[Dataset entries]
....

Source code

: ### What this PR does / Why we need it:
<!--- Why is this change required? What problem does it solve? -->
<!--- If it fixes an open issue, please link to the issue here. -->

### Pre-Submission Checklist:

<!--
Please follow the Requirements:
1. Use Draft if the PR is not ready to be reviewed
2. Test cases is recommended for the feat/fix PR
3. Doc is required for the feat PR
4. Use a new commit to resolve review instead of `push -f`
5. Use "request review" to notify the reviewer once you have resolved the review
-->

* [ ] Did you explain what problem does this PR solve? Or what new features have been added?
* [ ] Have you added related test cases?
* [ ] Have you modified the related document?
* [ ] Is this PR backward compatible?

....

Assignment: Reproduce verbatim everything from the line containing "have been added?" down to the end of the data.

Output:
* [ ] Did you explain what problem does this PR solve? Or what new features have been added?
* [ ] Have you added related test cases?
* [ ] Have you modified the related document?
* [ ] Is this PR backward compatible?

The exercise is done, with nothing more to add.